Ah. Ok then, read on.
Being blessed with the same virtue myself, I’ve taken a shortcut here or there too, when i was sure no one knew it’s in a non-performance-critical piece of code.
But, that really clashed with my other virtues of impatience and hubris. What if that foreach gets a lot of data, and queries take forever, strangling the server? What if someone saw that code and got sick? Those questions kept me awake in the night and woke me, sweaty, in the wee hours. I could not look at my image in the mirror without a sense of shame.
Things could not go on like that any more.
So I learned of this little trick.
The Trick
Take a good, hard look at this piece of code:
$model = Mage::getModel('your_model/dbtable');
$data = [/* Array with lots of data */];
foreach ($data as $row){
$model->setData($row)->save();
}
We have all seen it numerous times. Let’s admit it, we wrote code like this at some (bad) point in our life. We’ll call this one “stupid foreach”. What makes it so slow? Transactions and disk writes. For each iteration, database will make the lock, write data to it, unlock it, make a network request, etc.… And that takes time.

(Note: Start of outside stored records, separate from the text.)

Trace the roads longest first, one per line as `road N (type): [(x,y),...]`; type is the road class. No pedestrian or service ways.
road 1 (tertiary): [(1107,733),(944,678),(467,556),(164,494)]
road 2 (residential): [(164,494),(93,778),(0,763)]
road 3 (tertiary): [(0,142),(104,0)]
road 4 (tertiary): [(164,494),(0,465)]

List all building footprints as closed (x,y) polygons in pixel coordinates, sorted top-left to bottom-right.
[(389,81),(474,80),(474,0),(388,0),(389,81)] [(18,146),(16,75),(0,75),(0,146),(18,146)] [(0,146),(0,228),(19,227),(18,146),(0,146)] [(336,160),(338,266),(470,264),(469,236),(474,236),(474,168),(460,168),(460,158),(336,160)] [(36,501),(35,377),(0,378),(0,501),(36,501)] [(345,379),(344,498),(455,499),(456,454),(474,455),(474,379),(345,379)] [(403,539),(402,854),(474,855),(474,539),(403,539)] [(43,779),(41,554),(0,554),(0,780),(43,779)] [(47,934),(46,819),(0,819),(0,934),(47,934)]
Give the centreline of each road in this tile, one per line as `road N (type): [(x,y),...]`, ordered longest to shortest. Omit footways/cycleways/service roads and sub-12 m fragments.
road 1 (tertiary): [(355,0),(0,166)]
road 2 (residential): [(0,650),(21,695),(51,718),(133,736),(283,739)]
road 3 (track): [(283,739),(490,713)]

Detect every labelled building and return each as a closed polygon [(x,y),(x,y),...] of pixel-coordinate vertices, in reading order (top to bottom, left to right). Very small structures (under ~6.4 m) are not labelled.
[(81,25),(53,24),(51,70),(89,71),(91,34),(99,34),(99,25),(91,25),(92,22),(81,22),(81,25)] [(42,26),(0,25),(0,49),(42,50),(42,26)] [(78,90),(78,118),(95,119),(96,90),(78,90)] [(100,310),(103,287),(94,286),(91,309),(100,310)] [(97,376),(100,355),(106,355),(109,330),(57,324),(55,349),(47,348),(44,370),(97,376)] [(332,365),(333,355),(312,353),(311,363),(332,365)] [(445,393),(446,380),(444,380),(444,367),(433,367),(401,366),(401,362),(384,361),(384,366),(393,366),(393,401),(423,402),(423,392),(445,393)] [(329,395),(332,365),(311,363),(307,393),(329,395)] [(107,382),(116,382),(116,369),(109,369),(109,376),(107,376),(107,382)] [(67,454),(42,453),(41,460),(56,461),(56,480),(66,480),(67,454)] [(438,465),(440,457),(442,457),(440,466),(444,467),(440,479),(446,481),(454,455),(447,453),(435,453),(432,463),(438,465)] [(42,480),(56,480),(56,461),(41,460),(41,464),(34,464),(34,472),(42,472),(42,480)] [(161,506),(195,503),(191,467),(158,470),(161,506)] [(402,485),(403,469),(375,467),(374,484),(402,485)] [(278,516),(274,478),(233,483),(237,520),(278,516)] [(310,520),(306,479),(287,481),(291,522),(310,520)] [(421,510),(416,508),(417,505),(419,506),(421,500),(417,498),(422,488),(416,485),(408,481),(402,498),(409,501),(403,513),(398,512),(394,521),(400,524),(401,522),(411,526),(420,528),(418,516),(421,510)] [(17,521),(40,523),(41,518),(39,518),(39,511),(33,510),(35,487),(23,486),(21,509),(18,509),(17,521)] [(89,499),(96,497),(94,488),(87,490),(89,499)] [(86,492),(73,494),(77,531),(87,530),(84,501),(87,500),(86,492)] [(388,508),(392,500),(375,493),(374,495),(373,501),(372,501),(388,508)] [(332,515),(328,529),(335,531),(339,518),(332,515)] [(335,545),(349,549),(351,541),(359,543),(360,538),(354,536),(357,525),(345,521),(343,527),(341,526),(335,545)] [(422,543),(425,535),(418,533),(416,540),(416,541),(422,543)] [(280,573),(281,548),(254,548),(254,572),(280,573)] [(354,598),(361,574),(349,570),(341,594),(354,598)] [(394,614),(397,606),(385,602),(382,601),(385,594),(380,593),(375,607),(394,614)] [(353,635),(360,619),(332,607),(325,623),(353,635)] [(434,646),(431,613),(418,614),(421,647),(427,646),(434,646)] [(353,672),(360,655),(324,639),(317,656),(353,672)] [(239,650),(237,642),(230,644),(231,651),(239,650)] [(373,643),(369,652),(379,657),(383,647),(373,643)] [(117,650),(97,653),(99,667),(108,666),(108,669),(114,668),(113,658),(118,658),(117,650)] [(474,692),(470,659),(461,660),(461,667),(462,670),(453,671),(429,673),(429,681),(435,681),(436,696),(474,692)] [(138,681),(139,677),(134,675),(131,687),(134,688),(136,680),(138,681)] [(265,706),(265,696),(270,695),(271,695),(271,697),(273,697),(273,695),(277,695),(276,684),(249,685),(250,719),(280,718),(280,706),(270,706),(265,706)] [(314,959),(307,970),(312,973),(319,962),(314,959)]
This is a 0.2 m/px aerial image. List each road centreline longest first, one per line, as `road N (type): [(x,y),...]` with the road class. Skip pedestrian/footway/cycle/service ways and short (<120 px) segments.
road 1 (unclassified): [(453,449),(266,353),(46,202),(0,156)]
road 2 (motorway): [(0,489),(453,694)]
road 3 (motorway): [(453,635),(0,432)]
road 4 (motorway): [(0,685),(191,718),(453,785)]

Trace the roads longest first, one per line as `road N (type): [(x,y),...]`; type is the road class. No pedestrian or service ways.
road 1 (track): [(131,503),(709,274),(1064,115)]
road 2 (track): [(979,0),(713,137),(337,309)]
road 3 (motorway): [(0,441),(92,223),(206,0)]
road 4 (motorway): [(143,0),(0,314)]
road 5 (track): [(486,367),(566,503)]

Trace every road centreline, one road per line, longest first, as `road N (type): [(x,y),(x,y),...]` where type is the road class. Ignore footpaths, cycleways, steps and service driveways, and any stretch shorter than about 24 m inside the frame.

That’s why you really should do this instead, somewhere in your model resource:
$this->_getWriteAdapter()->insertMultiple($this->getMainTable(), $data);
That writes the data in 1 transaction, no matter how big it is. And it’s even less code than the stupid foreach! Yet, stupid foreach creeps into code again and again.
Enter the trick:
$model = Mage::getModel('your_model/dbtable');
$resource = $model->getResource();
$data = [/* Array with lots of data */];
$resource->beginTransaction();
foreach ($data as $row){
$model->setData($row)->save();
}
$resource->commit();
Yep, it still looks stupid, it’s the most code of the three, but this also gets the data into that database in one commit. And, it still works if you have a really messy foreach with database reads and writes combined.
Talk is cheap, show me the numbers
Here’s what the speed tests say (time in seconds):
100 iterations | 1000 iterations | 10000 iterations | |
Insert multiple | 0.017 | 0.079 | 0.379 |
Foreach in a transaction | 0.074 | 0.501 | 4.701 |
Stupid foreach | 1.097 | 11.729 | 117.410 |
What’s the point?
What if you have a huge CSV that needs to be imported, and it just doesn’t fit in memory in one big batch? Reading and inserting line by line would work. What do you do when you come across badly written foreach inserts, and don’t have time or energy to refactor that? Or whatever. You know, stuff in the real world. Daily survival in backend development trenches.
The answer is simple. Yes, it’s always possible to do it properly and you really should, but if you can’t for whatever reason, at least do the trick. It’s just two lines of code around the foreach, and the performance is an order of magnitude better than the stupid foreach. Yeah, it’s still an order of magnitude worse than doing it properly, but it’s a horrible world out there.